O.K., different problem, different solution.
But in your example a single zero considered as a block of zeros because after the first zero Y is '1'..The statement "block of zeros" would imply that 1 zero is not a block of zeros and that the block is atomic so only when the block is complete do you detect if it's odd or even. You should clarify this requirement.
At the moment the FSM you've proposed won't work (using my assumptions) as it flags all odd instances of 0 in a block of 0's.
e.g.
X=100000010001
Y=010101001010
You need four states where...
State1 (initial, or one): start with assuming input is 1 (initial state)
stay in this state until input is 0 and go to first zero state.

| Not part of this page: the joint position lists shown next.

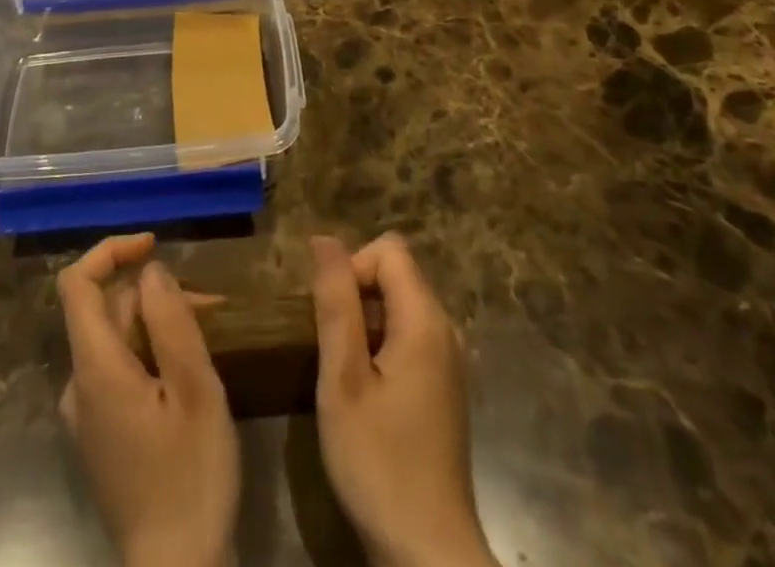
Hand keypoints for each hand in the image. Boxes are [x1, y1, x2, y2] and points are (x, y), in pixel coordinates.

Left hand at [57, 233, 238, 566]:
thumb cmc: (190, 475)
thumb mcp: (195, 389)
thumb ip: (170, 321)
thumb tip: (150, 271)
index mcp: (94, 370)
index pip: (77, 285)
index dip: (110, 251)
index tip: (153, 244)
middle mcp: (79, 386)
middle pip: (107, 312)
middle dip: (155, 295)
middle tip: (210, 306)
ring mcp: (87, 415)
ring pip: (118, 341)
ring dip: (159, 324)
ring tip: (210, 334)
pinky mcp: (102, 436)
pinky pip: (120, 372)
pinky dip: (152, 354)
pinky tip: (189, 371)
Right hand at [311, 233, 498, 566]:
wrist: (428, 554)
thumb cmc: (379, 462)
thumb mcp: (343, 378)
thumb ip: (335, 302)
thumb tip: (324, 238)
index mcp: (425, 319)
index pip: (388, 249)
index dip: (352, 267)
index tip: (330, 317)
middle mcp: (446, 329)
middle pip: (396, 275)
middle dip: (356, 295)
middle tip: (330, 349)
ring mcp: (449, 361)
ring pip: (400, 307)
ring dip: (365, 324)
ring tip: (343, 373)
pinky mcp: (445, 389)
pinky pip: (410, 338)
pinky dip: (382, 348)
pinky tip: (366, 396)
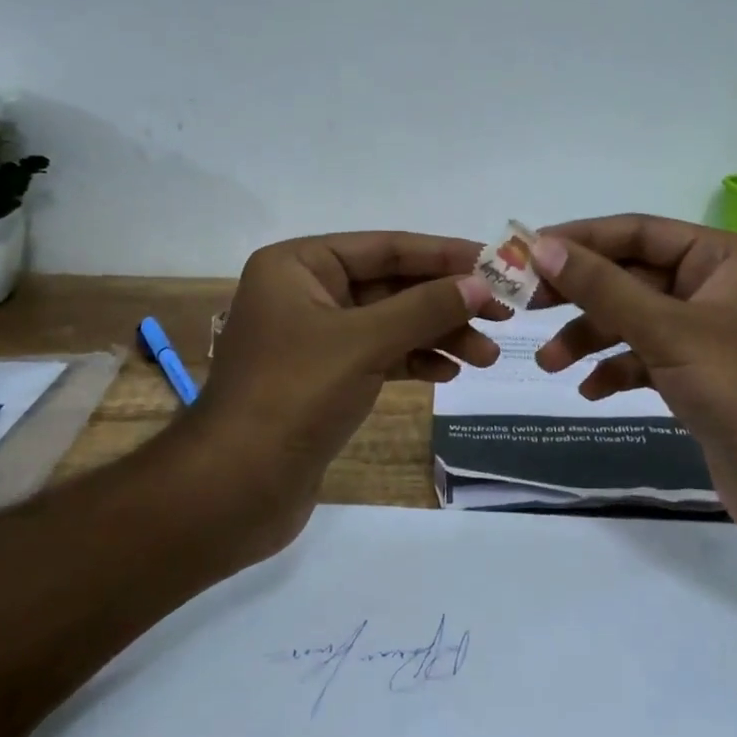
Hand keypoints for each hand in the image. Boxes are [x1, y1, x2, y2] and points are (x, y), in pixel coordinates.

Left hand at [200, 231, 501, 493]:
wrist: (233, 490)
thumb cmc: (293, 396)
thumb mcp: (364, 342)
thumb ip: (425, 307)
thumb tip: (480, 284)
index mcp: (298, 265)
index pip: (385, 247)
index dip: (443, 255)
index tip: (495, 263)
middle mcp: (304, 292)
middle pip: (391, 284)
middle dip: (446, 301)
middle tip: (503, 315)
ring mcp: (314, 337)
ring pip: (390, 322)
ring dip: (438, 335)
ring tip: (486, 356)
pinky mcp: (324, 378)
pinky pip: (379, 355)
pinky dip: (414, 360)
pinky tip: (448, 373)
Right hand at [529, 215, 736, 550]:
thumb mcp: (665, 330)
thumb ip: (602, 287)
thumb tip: (541, 247)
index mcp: (723, 258)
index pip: (638, 232)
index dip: (581, 240)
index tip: (527, 252)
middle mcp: (714, 286)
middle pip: (630, 276)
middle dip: (580, 294)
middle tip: (525, 303)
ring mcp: (705, 332)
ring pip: (632, 319)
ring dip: (589, 337)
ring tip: (549, 363)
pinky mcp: (697, 374)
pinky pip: (644, 356)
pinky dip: (615, 369)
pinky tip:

State2 (first zero): either go to state1, if a '1' shows up, or go to state 3 if a '0' shows up (even zeros)
State3 (even zero): either go to State1, if a '1' shows up (means the block of 0's is an even count), or if a '0' shows up then go to state4 (odd zero).
State4 (odd zero): either go to state1, if a '1' shows up and output a 1 on Y to indicate and odd number of zeros, or if a '0' shows up then go back to state3 (even zero)
If you are supposed to detect singleton '0's then get rid of state4 and adjust the Y output to go active when exiting state2 back to state1, and send state3 back to state2 instead of state4.
Of course this is probably a homework assignment so I probably should not have given such a detailed answer....
1. to wait until '1' will appear and then to see if the block was even or odd (but there is a problem because '1' could also not appear in the end like "1101000"